Christopher Columbus lands and claims the island
of Hispaniola for Spain. The Spanish build the New World's first
settlement at La Navidad on Haiti's north coast.
1697
Spanish control over the colony ends with the
Treaty of Ryswick, which divided the island into French-controlled
St. Domingue and Spanish Santo Domingo.
For over 100 years the colony of St. Domingue
(known as the Pearl of the Antilles) was France's most important
overseas territory, which supplied it with sugar, rum, coffee and
cotton. At the height of slavery, near the end of the 18th century,
some 500,000 people mainly of western African origin, were enslaved
by the French.
1791-1803
A slave rebellion is launched by the Jamaican-born
Boukman leading to a protracted 13-year war of liberation against
St. Domingue's colonists and later, Napoleon's army which was also
assisted by Spanish and British forces. The slave armies were commanded
by General Toussaint Louverture who was eventually betrayed by his
officers Jean-Jacques Dessalines and Henri Christophe who opposed
his policies, which included reconciliation with the French. He
was subsequently exiled to France where he died.
1803
The Haitian blue and red flag is devised at Arcahie,
by taking the French tricolor, turning it in its side and removing
the white band. The Battle of Vertières marks the ultimate
victory of the former slaves over the French.
1804
The hemispere's second Republic is declared on
January 1, 1804 by General Jean-Jacques Dessalines. Haiti, or Ayiti
in Creole, is the name given to the land by the former Taino-Arawak
peoples, meaning "mountainous country."

* **Questions**
a. Rewrite the stretch of the Haiti timeline from "Christopher Columbus lands" through "by the French.", swapping "sugar" for "indigo".
b. In the Haiti timeline, who declared the hemisphere's second Republic on January 1, 1804?

* **Data extract**
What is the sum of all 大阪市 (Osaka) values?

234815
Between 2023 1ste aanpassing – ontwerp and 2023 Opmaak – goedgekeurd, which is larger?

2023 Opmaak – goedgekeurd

* **Solutions to the tasks**
a.
Christopher Columbus lands and claims the island
of Hispaniola for Spain. The Spanish build the New World's first
settlement at La Navidad on Haiti's north coast.
1697
Spanish control over the colony ends with the
Treaty of Ryswick, which divided the island into French-controlled
St. Domingue and Spanish Santo Domingo.
For over 100 years the colony of St. Domingue
(known as the Pearl of the Antilles) was France's most important
overseas territory, which supplied it with indigo, rum, coffee and
cotton. At the height of slavery, near the end of the 18th century,
some 500,000 people mainly of western African origin, were enslaved
by the French.

b. General Jean-Jacques Dessalines